Darla asks: "In Bird By Bird, Anne has a chapter titled Plot Treatment . . .  I read it and thought "OMG that is me right now" (minus the editor, advance and potential for being published.. LOL). Anyway, from what you've written before it seems like you don't run into this because you are very linear in your writing, but do you address this type of confusion in your classes? And/or have you run into it yourself? Color me curious!"
Bird by Bird is an excellent book. In the chapter Darla mentions, Lamott tells of sending a novel to her editor only to have it rejected because, in spite of beautiful writing and fascinating character, there was no structure. He suggested she abandon the book and write something else but Lamott was determined to make it work. She wrote out a detailed plot treatment -- 500 to 1,000 words for each chapter, describing what was happening in each chapter -- where it began, where it ended, and what had to happen to get from beginning to end, as well as how the ending of each chapter would flow into the beginning of the next.

With this road map (it ran to forty pages) in hand, Lamott says that rewriting the book -- shifting and adding scenes -- went smoothly and the book was one of her most successful. 
In my classes, I haven't yet dealt with an entire novel -- only 20 to 40 pages. But I do recommend that the students think about what their protagonist wants to achieve; what obstacles stand between the protag and success; and how will those obstacles be overcome. That's a very bare-bones plot line. I also ask my students to come up with a brief (under a minute) coherent  answer to the question "What's your book about?" 
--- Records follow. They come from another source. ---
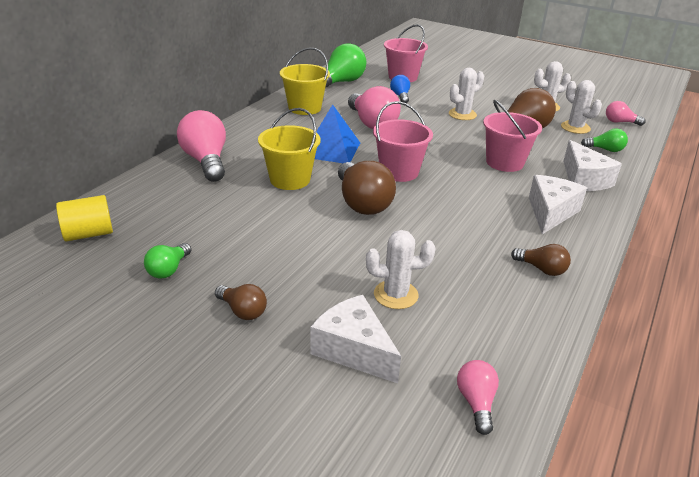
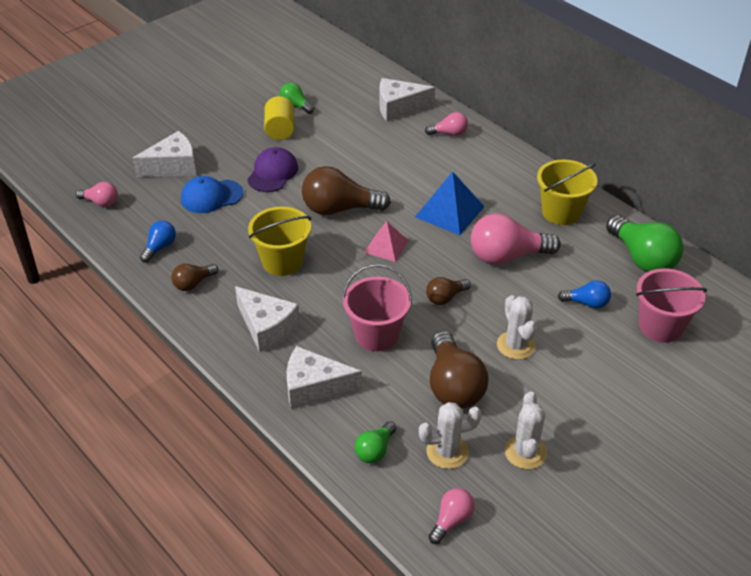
camera: 110 degrees right, 10 degrees up
(89, 234) = (356, 76): yellow cylinder -> yellow cylinder (280, 130)
(161, 194) = (399, 108): none -> white cheese
(206, 161) = (449, 133): pink light bulb -> pink light bulb, size x0.53
(242, 311) = (236, 130): brown light bulb -> brown light bulb (445, 297)
(290, 179) = (397, 175): yellow bucket -> yellow bucket (282, 261)
(325, 257) = (273, 173): none -> purple cap
(396, 295) = (211, 196): white cactus -> blue cap
(399, 172) = (386, 246): pink bucket -> pink pyramid
(513, 311) = (160, 247): none -> blue light bulb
As for me: I tend to start with an inciting incident and a plan for an outcome and just a vague idea of how I'm getting there. About halfway through the book, I'll know more of what needs to go in the rest of the chapters and start doing a somewhat abbreviated chapter treatment.  The one time I did a very complete chapter treatment before beginniong the book, as I wrote I kept feeling I'd already done this and it was a little boring. On the other hand, I didn't waste a lot of time wandering in the wilderness.

What works for one writer may not work for another. But if you have written a lot of    wonderful scenes but suspect you don't actually have a plot, Lamott's chapter treatment method may be just what you need to help your novel soar.